Но огромное множество самих константинопольцев, многие из которых явно явились не за покупками, ошеломило Никифора.
Здесь же во все нарастающей толпе кроме ремесленников, моряков и рыбалок было немало женщин, детей и даже монахов.
Что за диво? Что за чудо такое? Спросить бы друга юности. Но нельзя. Это сразу же понизить цену всезнающего и всемогущего главного помощника градоначальника. К тому же не ответит помнящий обиду юности Андроник.
– Хорошо, когда все хорошо, – неуверенно произнес Никифор, все еще оглядываясь по сторонам.
Он бы и дальше оглядывался, но глава корпорации мясников поднялся из-за стола:
– Дело есть у меня. Так что… Если что… Заходи, поговорим.
– Ах, да! Дело! – громко воскликнул помощник эпарха, и, сузив не по-доброму глаза, ухмыльнулся. – У меня к тебе дело. Жалоба на корпорацию макелариев на площади Стратигии.
– Жалоба? – скривился глава корпорации, и нехотя сел на широкую дубовую скамью.
– Может, угостишь друга юности? А то как-то в горле пересохло.
Андроник вяло махнул рукой и очень скоро перед ними возникли кувшин с вином и два серебряных кубка.
– Фракийское.

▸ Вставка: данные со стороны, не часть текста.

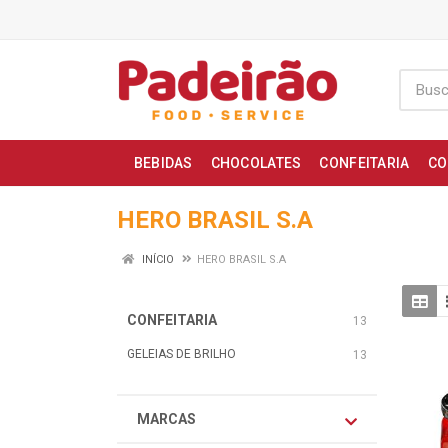
BEBIDAS
CHOCOLATES
CONFEITARIA
CO
HERO BRASIL S.A
INÍCIO
HERO BRASIL S.A
CONFEITARIA
13
GELEIAS DE BRILHO
13
MARCAS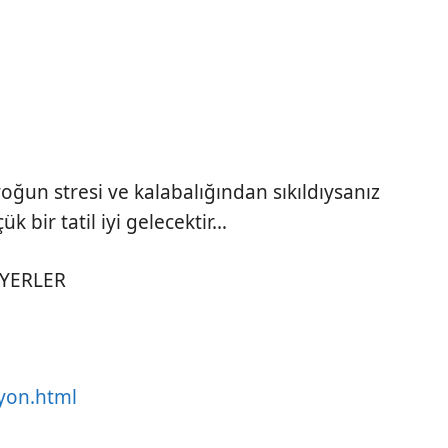
oğun stresi ve kalabalığından sıkıldıysanız
 bir tatil iyi gelecektir…
 YERLER
iyon.html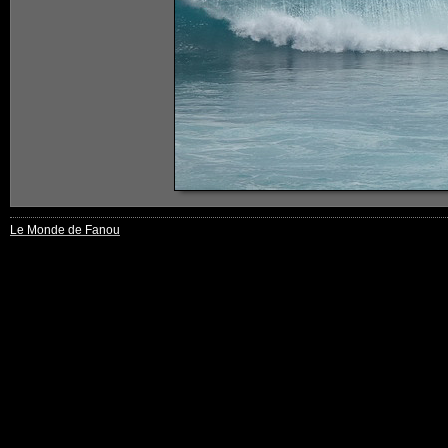
Le Monde de Fanou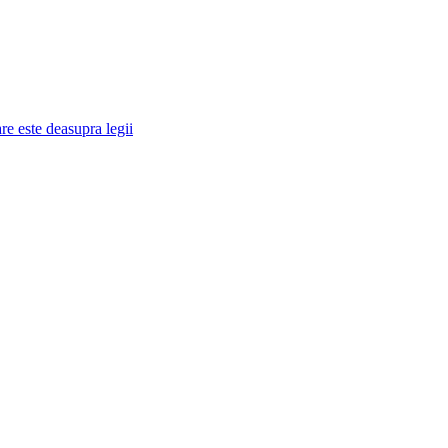
re este deasupra legii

Неважного урожая вино, – кисло улыбнулся Никифор, едва пригубив кубок.
– Ты же знаешь – в постные дни всякая торговля мясом прекращается. А великий пост только недавно закончился. Откуда взяться вину получше.
– Да, да… – согласно кивнул головой Никифор и снял с головы свою порядком надоевшую шапку. Тепло в майскую послеобеденную пору. И даже очень. Но шапка на русичьем меху придает цену владельцу.
– Так что там? – явно торопясь, наклонился вперед Андроник.
– Бывает даже такое, что нельзя оставить без должного действия законную жалобу очень уважаемого человека. Более того – имеющего государственную должность и звание архиатра[14]. Даже для друга, которого знаешь с давних времен…
– А-а-а-а… – нахмурился Андроник и крепко сжал оба своих огромных кулака. – Я же отправил ему два кувшина вина и мешок муки.
– Что для ученого человека, обучившегося лекарскому искусству в Аудиториуме[15]и в школе Кесарии[16]такая незначительность. А если учесть, что архиатр Валентин Анибес ревностно исполняет свой долг не только в больничных палатах при монастыре Пантократора, но и ведет прием страдающих недугами пяти близлежащих кварталов, в том числе и приписанных к площади Стратигии, то как не признать за ним исключительное право пользовать больных и раненых. За его тяжкие труды государство платит ему жалование, выдает продукты, а монастырь предоставляет бесплатное жилье и монастырских лошадей. А что получилось?
Так и не набравший ни роста, ни дородности Никифор поднялся из-за стола и грозно навис над главой корпорации мясников. Грозно – это так ему хотелось. Но друг юности даже глазом не моргнул. Как и прежде – лишь криво усмехнулся.